(Beginning of DATA FOR PROCESSING)
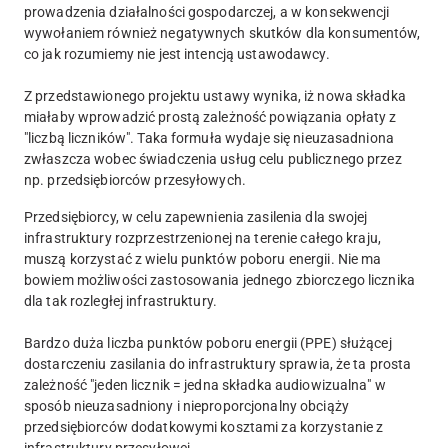
prowadzenia działalności gospodarczej, a w konsekwencji
wywołaniem również negatywnych skutków dla konsumentów,
co jak rozumiemy nie jest intencją ustawodawcy.
Z przedstawionego projektu ustawy wynika, iż nowa składka
miałaby wprowadzić prostą zależność powiązania opłaty z
"liczbą liczników". Taka formuła wydaje się nieuzasadniona
zwłaszcza wobec świadczenia usług celu publicznego przez
np. przedsiębiorców przesyłowych.
Przedsiębiorcy, w celu zapewnienia zasilenia dla swojej
infrastruktury rozprzestrzenionej na terenie całego kraju,
muszą korzystać z wielu punktów poboru energii. Nie ma
bowiem możliwości zastosowania jednego zbiorczego licznika
dla tak rozległej infrastruktury.
Bardzo duża liczba punktów poboru energii (PPE) służącej
dostarczeniu zasilania do infrastruktury sprawia, że ta prosta
zależność "jeden licznik = jedna składka audiowizualna" w
sposób nieuzasadniony i nieproporcjonalny obciąży
przedsiębiorców dodatkowymi kosztami za korzystanie z
infrastruktury przesyłowej.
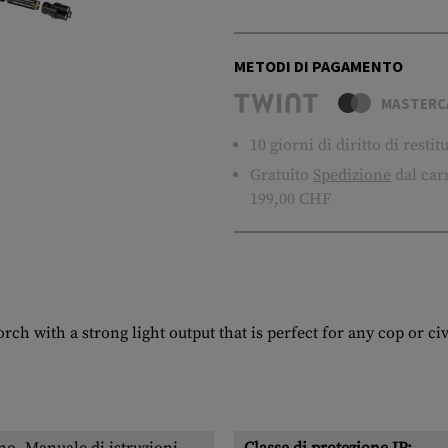
METODI DI PAGAMENTO
MASTERC
10 giorni di diritto di resti
Gratuito
Spedizione
dal carr
199,00 CHF
ch with a strong light output that is perfect for any cop or civ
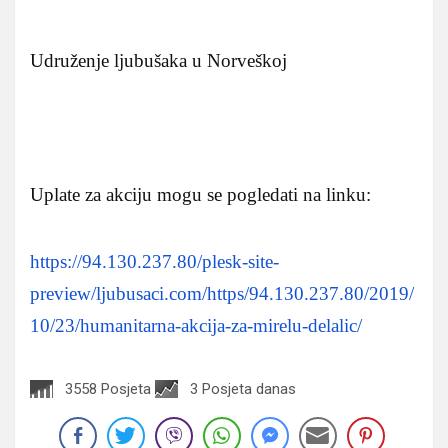
Udruženje ljubušaka u Norveškoj
Uplate za akciju mogu se pogledati na linku:
https://94.130.237.80/plesk-site-
preview/ljubusaci.com/https/94.130.237.80/2019/
10/23/humanitarna-akcija-za-mirelu-delalic/
3558 Posjeta
3 Posjeta danas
(End of DATA FOR PROCESSING)
▶ INSTRUCTION
Rewrite all the items, putting "Pregleda" wherever "Posjeta" appears and keeping everything else unchanged. Leave out the picture markers.

▶ ANSWER BOX
prowadzenia działalności gospodarczej, a w konsekwencji
wywołaniem również negatywnych skutków dla konsumentów,
co jak rozumiemy nie jest intencją ustawodawcy.
Z przedstawionego projektu ustawy wynika, iż nowa składka
miałaby wprowadzić prostą zależność powiązania opłaty z
"liczbą liczników". Taka formuła wydaje się nieuzasadniona
zwłaszcza wobec świadczenia usług celu publicznego przez
np. przedsiębiorców przesyłowych.
Przedsiębiorcy, w celu zapewnienia zasilenia dla swojej
infrastruktury rozprzestrzenionej na terenie całego kraju,
muszą korzystać z wielu punktów poboru energii. Nie ma
bowiem możliwości zastosowania jednego zbiorczego licznika
dla tak rozległej infrastruktury.
Bardzo duża liczba punktów poboru energii (PPE) służącej
dostarczeniu zasilania do infrastruktury sprawia, że ta prosta
zależność "jeden licznik = jedna składka audiowizualna" w
sposób nieuzasadniony i nieproporcjonalny obciąży
przedsiębiorców dodatkowymi kosztami za korzystanie z
infrastruktury przesyłowej.
METODI DI PAGAMENTO
MASTERC
10 giorni di diritto di resti
Gratuito
Spedizione
dal carr
199,00 CHF
ch with a strong light output that is perfect for any cop or civ
Udruženje ljubušaka u Norveškoj
Uplate za akciju mogu se pogledati na linku:
https://94.130.237.80/plesk-site-
preview/ljubusaci.com/https/94.130.237.80/2019/
10/23/humanitarna-akcija-za-mirelu-delalic/
3558 Pregleda
3 Pregleda danas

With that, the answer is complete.